What you need to know:
- The incubator dubbed Robsafarm has a control panel that displays the temperature and humidity, an air conditioner, heater, an exhaust fan and a motor used to turn the eggs in the machine.
- Dr Ludovicus Okitoi, the Kenya Agricultural and Livestock Research Organisation (Kalro), Kakamega centre director, says there are many factors that contribute to non-hatching of eggs.
- He sells the 176 eggs machine at Sh45, 000, 352 at Sh60,000, 528 at Sh70,000 and 1,056 at Sh108,000. Each of them has a one-year warranty.
- Dr Okitoi advises farmers seeking to buy incubators to ensure that its control panel is stable enough to maintain the temperature and humidity in the chamber.
Kiptegan village in Kericho County is a quiet settlement, characterised by huge tea farms, with the cash crop being the mainstay of the region.
Robert Kipkoech, 32, is one of the residents of Kiptegan. The 32-year-old, however, unlike the rest, is keen on poultry farming.
Kipkoech, who holds a diploma in electronics from the Rift Valley Institute of Technology (RVIT), has come up with a chicken incubator that is proving popular among farmers.
“My incubators are electric and of 176, 352, 528 and 1,056 eggs capacities. Among these, the most popular is the 352-egg capacity machine,” he says.
The incubator dubbed Robsafarm has a control panel that displays the temperature and humidity, an air conditioner, heater, an exhaust fan and a motor used to turn the eggs in the machine.
In the lower compartment that holds the trays, there is a rectangular metallic container. A heater is fastened to it from the inside, to heat the water placed in there to maintain the correct humidity.
“I have made them in such a way that they retain heat for a long time. Even when there’s no power, the heat inside takes between 10-12 hours,” says Kipkoech, who also repairs faulty gadgets for farmers in the venture he started in 2012.
The first incubator he made was a 1,056 capacity machine and he still keeps it to date. “I have sold 120 gadgets of various capacities to customers in Kericho, Nyamira, Vihiga and Kakamega since I started.”
Joseph Kirui, a farmer from Chebot location, Ainamoi, Kericho County, who uses one of the incubators, says it is working well. “I have a 352-egg capacity, which I use to hatch eggs. The hatch rate has been about 86 per cent, which is good,” he says, adding bad eggs and faulty gadgets are among contributors of low hatch rates.

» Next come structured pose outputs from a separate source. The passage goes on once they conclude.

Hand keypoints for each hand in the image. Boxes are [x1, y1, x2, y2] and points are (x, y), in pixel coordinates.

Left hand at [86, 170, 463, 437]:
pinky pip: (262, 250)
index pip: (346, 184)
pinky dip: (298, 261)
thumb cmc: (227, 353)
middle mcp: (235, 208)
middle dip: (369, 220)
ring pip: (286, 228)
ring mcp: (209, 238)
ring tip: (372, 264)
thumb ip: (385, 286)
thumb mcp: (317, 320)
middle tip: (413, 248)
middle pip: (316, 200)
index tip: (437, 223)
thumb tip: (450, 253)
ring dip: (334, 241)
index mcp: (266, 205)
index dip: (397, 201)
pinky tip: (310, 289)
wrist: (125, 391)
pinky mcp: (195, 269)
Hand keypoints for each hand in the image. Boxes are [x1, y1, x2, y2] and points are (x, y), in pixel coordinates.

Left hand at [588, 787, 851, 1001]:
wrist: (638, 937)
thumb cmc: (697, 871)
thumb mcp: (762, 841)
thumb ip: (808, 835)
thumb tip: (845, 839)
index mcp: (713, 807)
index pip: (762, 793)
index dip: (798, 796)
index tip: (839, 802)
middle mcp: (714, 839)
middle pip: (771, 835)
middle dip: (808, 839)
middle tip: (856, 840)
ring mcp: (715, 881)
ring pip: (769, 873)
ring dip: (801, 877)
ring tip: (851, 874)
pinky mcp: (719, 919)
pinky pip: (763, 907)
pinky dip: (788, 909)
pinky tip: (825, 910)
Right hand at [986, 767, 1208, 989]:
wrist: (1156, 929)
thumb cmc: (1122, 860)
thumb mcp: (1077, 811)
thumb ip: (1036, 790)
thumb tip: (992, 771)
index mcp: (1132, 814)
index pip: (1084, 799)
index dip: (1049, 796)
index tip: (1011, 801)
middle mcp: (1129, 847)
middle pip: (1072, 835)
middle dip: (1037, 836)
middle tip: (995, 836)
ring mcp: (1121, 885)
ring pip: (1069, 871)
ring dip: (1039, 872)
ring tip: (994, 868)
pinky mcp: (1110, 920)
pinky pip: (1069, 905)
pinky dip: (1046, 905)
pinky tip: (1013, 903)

Kipkoech offers a one-year warranty for his products. “If there’s a mechanical problem, I assess and fixes it. Most of the time you will find it is the fan or the motor that develop problems,” he says.
Dr Ludovicus Okitoi, the Kenya Agricultural and Livestock Research Organisation (Kalro), Kakamega centre director, says there are many factors that contribute to non-hatching of eggs.
“You are supposed to hatch eggs that are not older than 10 days. Anything above 10 days will not hatch. It would have a dead embryo by then.”
Another factor is that an egg’s airspace encased at one of the tips within the shell might have been affected by an unfavourable environment that the egg was subjected to.
“If the chick grows in an environment that is not desired for that age, this airspace will not supply adequate oxygen to the embryo. So the embryo will die,” explains the scientist.
Some farmers, he says, wash or dip eggs in water. “Never do that and never use oily hands. This is because the shell has some pores that might be closed or clogged, therefore, depriving the embryo of oxygen.”
To make the 352-egg capacity incubator, Kipkoech says he needs Sh35,000. “I import some of the key components of the incubators, which makes the cost high but it is still lower than the factory-made gadgets.”
He sells the 176 eggs machine at Sh45, 000, 352 at Sh60,000, 528 at Sh70,000 and 1,056 at Sh108,000. "Each of them has a one-year warranty,” he says.
Kipkoech, who acquired some of his knowledge on installation of control panels and wiring of the gadgets, in Qatar when he went in 2012, employs four casuals at his workshop. Wiring is his forte. Others take care of welding, housing and carpentry.
He explains that his machine needs moderate temperature but not below -100C. So in areas which experience high temperatures, a double exhaust fan has to be added to the gadget.
“The machine also needs to be placed in a well-ventilated house. For cold areas, one exhaust fan would be sufficient. The size of the ventilators may be reduced. This would minimise heat loss from the machine.”
Most of the farmers he has sold the gadgets are supported by the Kenya Climate Smart Agriculture Project (KCSAP).
“The organisation chose my incubators after most farmers preferred them,” says Kipkocech, who markets the gadgets at farmers’ forums .
Dr Okitoi advises farmers seeking to buy incubators to ensure that its control panel is stable enough to maintain the temperature and humidity in the chamber.
He recommends reducing the frequency of opening and closing of the incubator as much as possible.
“Most farmers lose their eggs at this most critical stage. The incubation period is day one up to day 18 with a set temperature of 380C and a humidity of 60 per cent. If you maintain the correct temperature and humidity and your eggs are fertile, you’ll be able to maintain a very high production percentage.”